I was a second away from leaning one way or the other, from gaining some control over myself or collapsing into a screaming mess.
Turns it was the latter.
‘FUCK, FUCK, FUUUUCCCK!’ I bellowed, my lungs straining with the force of the scream as I dropped to my knees and held my head in my hands, my arms shaking uncontrollably. I eventually fell onto my back and found myself staring up at the cloudy sky. It had begun to clear a little, unashamedly proceeding as it did every day. It was one of those things that hadn’t been affected by the fall of man; nature continued, uncaring, all-powerful.
I don’t know how long I stayed like that for, but when I finally sat up and then brought myself to my feet, Robbie was leaning against the front of the car, Leah had sat back in the seat, and Hayley was stood on the roof, looking about at the scene around us.
I crossed over to it silently – none of us had said anything coherent or made an effort to communicate since we had stopped.
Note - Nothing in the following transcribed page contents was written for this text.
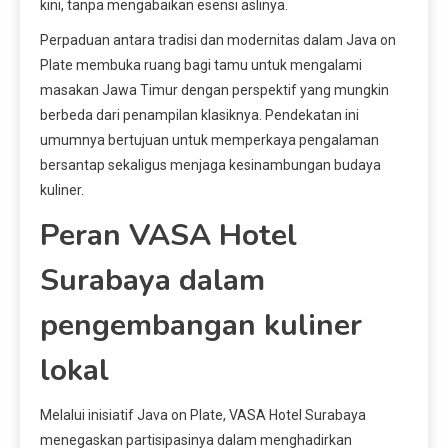
kini, tanpa mengabaikan esensi aslinya.
Perpaduan antara tradisi dan modernitas dalam Java on
Plate membuka ruang bagi tamu untuk mengalami
masakan Jawa Timur dengan perspektif yang mungkin
berbeda dari penampilan klasiknya. Pendekatan ini
umumnya bertujuan untuk memperkaya pengalaman
bersantap sekaligus menjaga kesinambungan budaya
kuliner.
Peran VASA Hotel
Surabaya dalam
pengembangan kuliner
lokal
Melalui inisiatif Java on Plate, VASA Hotel Surabaya
menegaskan partisipasinya dalam menghadirkan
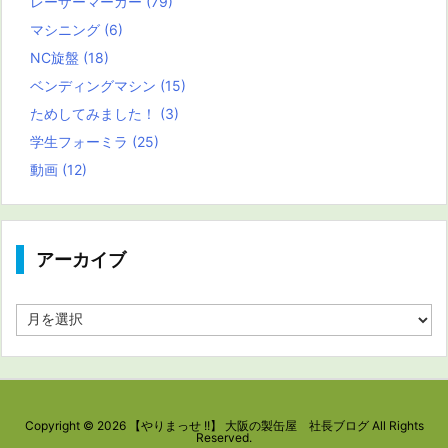
レーザーマーカー
(79)
マシニング
(6)
NC旋盤
(18)
ベンディングマシン
(15)
ためしてみました！
(3)
学生フォーミラ
(25)
動画
(12)
アーカイブ
ア
ー
カ
イ
ブ
Copyright ©
2026
【やりまっせ !!】 大阪の製缶屋 社長ブログ
All Rights
Reserved.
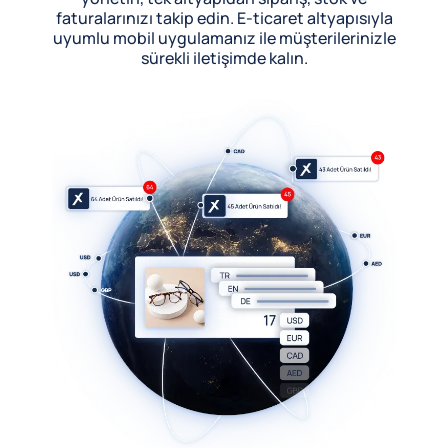
faturalarınızı takip edin. E-ticaret altyapısıyla
uyumlu mobil uygulamanız ile müşterilerinizle
sürekli iletişimde kalın.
I opened the driver’s door, looking at Leah, who refused to even acknowledge me as she continued to stare straight ahead of herself.
‘You alright?’
She did nothing for a few seconds before looking down at her lap. Finally, she took a few deep breaths before getting out of the car. Robbie shook his head and rounded to us, and Hayley sat down on the roof. They all seemed to have gotten themselves together – they had done it with a lot more control than I certainly had.